When Cleveland Research equity research analysts Eric Bossard looks for perspective on how can rates have tracked since the earnings period ended, into the first weeks of July, cfo Bill Wheat replies:

In the first part of the quarter, they were in the normal range. For us, we had been for a while below normal. So it was in the normal range. And then it did definitely increased sharply in June, which then brought the overall average for the quarter up. As far as today in July, I would still say it’s elevated, has not continued on a trend much higher, but it still is at an elevated level. And so we’re monitoring that along with our gross sales activity and responses to incentives and other affordability measures we’re trying to provide for our homebuyers and we will be monitoring that very closely going forward. But like we’ve said thus far, we’re still seeing a very good level of core demand out there. We’re reselling our cancellations rather smoothly thus far.
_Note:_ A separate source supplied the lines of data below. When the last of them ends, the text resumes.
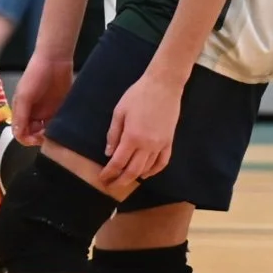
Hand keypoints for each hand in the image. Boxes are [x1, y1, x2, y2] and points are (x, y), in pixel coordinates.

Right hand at [12, 49, 72, 145]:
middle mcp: (34, 113)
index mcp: (22, 111)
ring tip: (55, 131)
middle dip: (38, 138)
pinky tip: (62, 127)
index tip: (35, 139)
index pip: (20, 132)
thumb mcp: (24, 96)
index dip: (26, 139)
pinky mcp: (60, 109)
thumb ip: (20, 115)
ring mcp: (47, 112)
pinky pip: (59, 124)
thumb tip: (18, 135)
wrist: (55, 61)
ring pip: (47, 131)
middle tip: (47, 135)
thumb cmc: (35, 75)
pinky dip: (60, 128)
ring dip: (50, 134)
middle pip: (33, 134)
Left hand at [103, 71, 181, 186]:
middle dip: (121, 180)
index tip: (102, 179)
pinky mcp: (170, 142)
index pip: (118, 162)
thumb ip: (113, 134)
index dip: (109, 173)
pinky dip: (154, 171)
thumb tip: (108, 153)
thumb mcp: (119, 112)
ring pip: (148, 168)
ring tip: (125, 180)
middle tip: (111, 186)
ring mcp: (161, 144)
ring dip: (136, 177)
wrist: (163, 86)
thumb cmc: (137, 96)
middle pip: (133, 170)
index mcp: (132, 137)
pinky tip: (146, 174)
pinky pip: (163, 162)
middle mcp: (148, 145)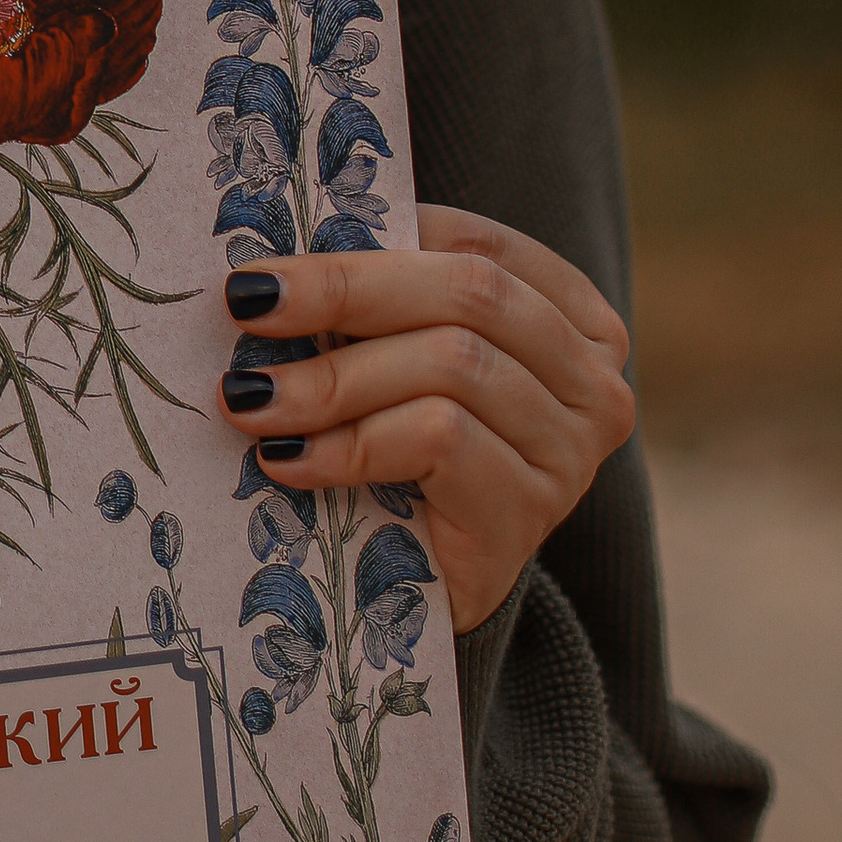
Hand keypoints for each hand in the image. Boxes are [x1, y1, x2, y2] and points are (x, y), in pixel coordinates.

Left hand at [216, 204, 635, 633]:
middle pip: (470, 293)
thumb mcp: (400, 360)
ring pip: (452, 364)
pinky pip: (439, 440)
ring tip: (251, 397)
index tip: (276, 255)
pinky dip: (350, 442)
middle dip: (344, 290)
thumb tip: (281, 253)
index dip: (376, 240)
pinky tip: (288, 459)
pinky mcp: (529, 512)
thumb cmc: (403, 460)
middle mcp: (592, 380)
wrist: (420, 601)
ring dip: (332, 378)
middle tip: (248, 304)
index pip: (476, 245)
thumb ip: (378, 299)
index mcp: (571, 317)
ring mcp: (571, 450)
And so we’re hopeful that we will find some stability here in the demand environment in our sales and cans environment over the next few months." – Bill Wheat

Also yesterday, Tri Pointe Homes ceo Doug Bauer, Linda Mamet, chief marketing officer, and president and coo Tom Mitchell also came around repeatedly to questions regarding cancellations in Tri Pointe's Q3 2022 earnings call.

Mamet, in particular took a question from Wolfe Research equity research analyst Truman Patterson that aimed at understanding the timing of cancellations to Tri Pointe's book of backlogged business.

We did see an increase in the cancellation rates as we proceeded through the quarter. And in terms of the timing of those cancellations, it was what 48% towards sales that have occurred during that quarter and 52% on sales that had been prior to the second quarter." – Linda Mamet

Again, timing of the cancellation – i.e. a "late" cancellation is more costly and exerts a greater impact on business performance than an early one – is a critical issue. Evercore equity research vp Stephen Kim comes back to the issue of timing in his question about Tri Pointe cancellations:

... How should [we] be thinking about cancellations going forward, assuming we don't see another big move up in the mortgage rate? I would think that most of those cans that occurred from recently sold homes that probably would dissipate, right, because that was due to the shock of this big move that we saw in rates in kind of June. And whether you agree with me that the can rate that you're at right now is kind of like a normal kind of condition. So I'm curious if you're, if you sort of opine on that. – Stephen Kim

"I mean certainly we did see cancellation rates increased. We were at 21% cancellation rate in June. And as you said, Steven, consumers were certainly impacted by seeing rate peak in the middle of June. But we are also now seeing some concern from consumers about the general economy. So I think going forward, we would expect to see a more normalized cancellation rate, and somewhere around 20% of gross orders. And for us, we include all types of cancellations including home site transfers within a number like that. – Linda Mamet

The big, big "if" here, of course, is the Fed and its impact on mortgage interest rates within the context of what may still be going on with consumer household inflation – i.e. payment power and psychology.

The steepness and the duration of housing's correction are unknowns. Whether 2019 performance levels – ranging from 15% to 20% lower in volume, pricing, profit margins, etc. – may represent a range of tolerance for most of homebuilding's business models and operations.

They'll have a lot of work to move sticky high expenses down even as they knock off price and take a hit to margins so that they can resume some effective control of their pace of sales and settlements.

So, looking at cancellations as a leading real-time indicator of where to start looking for levers and switches to control their own destiny is still a big part of running a business where cycle-timing is still success's No. 1 requirement.